Coming Up: Greater Horrors, an interview with Anthony Discenza Posted on September 16, 2009 by Joseph del Pesco

This Is About Something That Happened A Long Time Ago That Continues to Affect Us TodayFor the past year artist Anthony Discenza has been installing, without permission, a series of street signs attached to sidewalk poles on Minna Street, near SFMOMA. Last month I emailed him a few questions about the ongoing project:

Let’s start with some stats on the The Street Signs Project. How many signs have you installed? How many have been confiscated vs. stolen? When did you start the project?

I started the project a little over a year ago, back in May or June of 2008.  To date, I think I’ve put up 14 signs; of those, 6 have been removed—I know the city took down at least 2 of them and 2 were stolen. Of course, I’m not counting the 3 signs I put up in San Jose as part of the Rejection show at the SJICA. Those signs had a slightly different agenda, as they were made specifically around the idea of rejection. San Jose made us take those down as well, but they didn’t confiscate them.

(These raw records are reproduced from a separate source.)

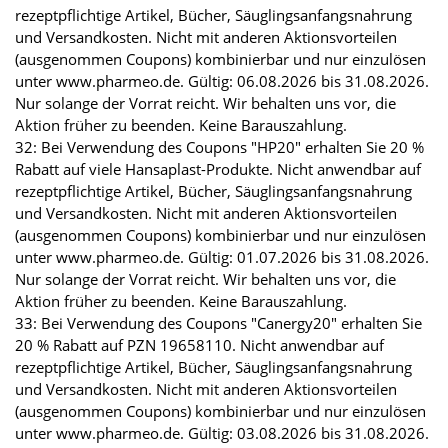
rezeptpflichtige Artikel, Bücher, Säuglingsanfangsnahrung
und Versandkosten. Nicht mit anderen Aktionsvorteilen
(ausgenommen Coupons) kombinierbar und nur einzulösen
unter www.pharmeo.de. Gültig: 06.08.2026 bis 31.08.2026.
Nur solange der Vorrat reicht. Wir behalten uns vor, die
Aktion früher zu beenden. Keine Barauszahlung.
32: Bei Verwendung des Coupons "HP20" erhalten Sie 20 %
Rabatt auf viele Hansaplast-Produkte. Nicht anwendbar auf
rezeptpflichtige Artikel, Bücher, Säuglingsanfangsnahrung
und Versandkosten. Nicht mit anderen Aktionsvorteilen
(ausgenommen Coupons) kombinierbar und nur einzulösen
unter www.pharmeo.de. Gültig: 01.07.2026 bis 31.08.2026.
Nur solange der Vorrat reicht. Wir behalten uns vor, die
Aktion früher zu beenden. Keine Barauszahlung.
33: Bei Verwendung des Coupons "Canergy20" erhalten Sie
20 % Rabatt auf PZN 19658110. Nicht anwendbar auf
rezeptpflichtige Artikel, Bücher, Säuglingsanfangsnahrung
und Versandkosten. Nicht mit anderen Aktionsvorteilen
(ausgenommen Coupons) kombinierbar und nur einzulösen
unter www.pharmeo.de. Gültig: 03.08.2026 bis 31.08.2026.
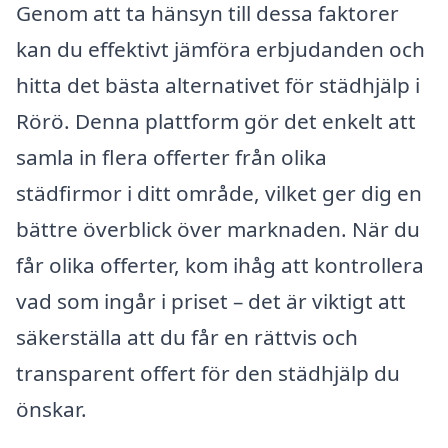
Genom att ta hänsyn till dessa faktorer
kan du effektivt jämföra erbjudanden och
hitta det bästa alternativet för städhjälp i
Rörö. Denna plattform gör det enkelt att
samla in flera offerter från olika
städfirmor i ditt område, vilket ger dig en
bättre överblick över marknaden. När du
får olika offerter, kom ihåg att kontrollera
vad som ingår i priset – det är viktigt att
säkerställa att du får en rättvis och
transparent offert för den städhjälp du
önskar.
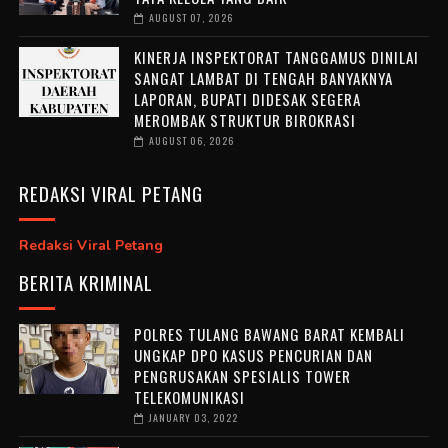
AUGUST 07, 2026
KINERJA INSPEKTORAT TANGGAMUS DINILAI
SANGAT LAMBAT DI TENGAH BANYAKNYA
LAPORAN, BUPATI DIDESAK SEGERA
MEROMBAK STRUKTUR BIROKRASI
AUGUST 06, 2026
REDAKSI VIRAL PETANG
Redaksi Viral Petang
BERITA KRIMINAL
POLRES TULANG BAWANG BARAT KEMBALI
UNGKAP DPO KASUS PENCURIAN DAN
PENGRUSAKAN SPESIALIS TOWER
TELEKOMUNIKASI
JANUARY 03, 2022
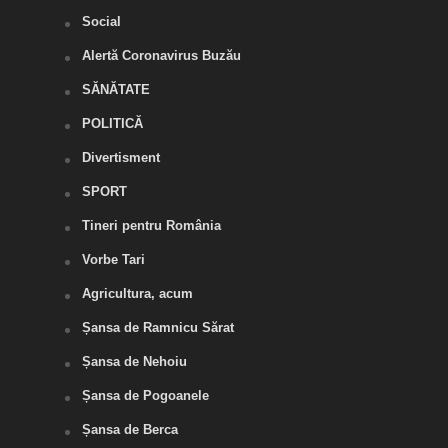
Social
Alertă Coronavirus Buzău
SĂNĂTATE
POLITICĂ
Divertisment
SPORT
Tineri pentru România
Vorbe Tari
Agricultura, acum
Șansa de Ramnicu Sărat
Șansa de Nehoiu
Șansa de Pogoanele
Șansa de Berca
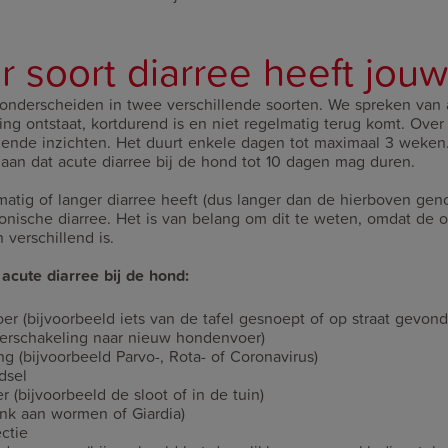
r soort diarree heeft jou
nderscheiden in twee verschillende soorten. We spreken van a
ling ontstaat, kortdurend is en niet regelmatig terug komt. Ove
illende inzichten. Het duurt enkele dagen tot maximaal 3 weke
aan dat acute diarree bij de hond tot 10 dagen mag duren.
atig of langer diarree heeft (dus langer dan de hierboven ge
nische diarree. Het is van belang om dit te weten, omdat de 
 verschillend is.
cute diarree bij de hond:
oer (bijvoorbeeld iets van de tafel gesnoept of op straat gevo
verschakeling naar nieuw hondenvoer)
g (bijvoorbeeld Parvo-, Rota- of Coronavirus)
dsel
r (bijvoorbeeld de sloot of in de tuin)
enk aan wormen of Giardia)
ectie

With The Street Signs Project you’ve stepped away from the densely layered image-rich video work you’ve become known for into text. It seems your long relationship with Science Fiction narratives, which have ostensibly inspired much of the video work, plays a role here too. Signs like “Transported into a Realm of Remote and Delicate metaphor, Will we see Angels?” suggest an abstract landscape of fiction (if not of drug use). Other signs like “Coming Up: Greater Horrors” are more situational, as if placed there to speak in an uncanny way directly to the reader. Can you talk about how science fiction has influenced the language of these signs?

The Street Signs Project does seem like quite a departure from the video work, but they actually emerge from a tradition of working with text that goes way back in my practice, and in fact predates much of my video work.  For years I’ve played with fragmentary pieces of text that I either found or wrote myself. I think of this activity as kind of shadow practice, one that has been deeply tied up with my having worked in office environments my whole adult life.  Over the years I’ve accumulated entire drawers full of text-derived pieces, most of them printed or Xeroxed on 8 ½ x 11 paper, or scribbled on lined yellow legal pads. In many ways I think I’m influenced by things I encounter in language and literature more than purely visual things, and I’ve always been a big fan of text-based art, from Ed Ruscha up through David Shrigley.  I love the way that language can be an object, and the way that a small, enigmatic fragment can somehow invoke something much larger in the mind.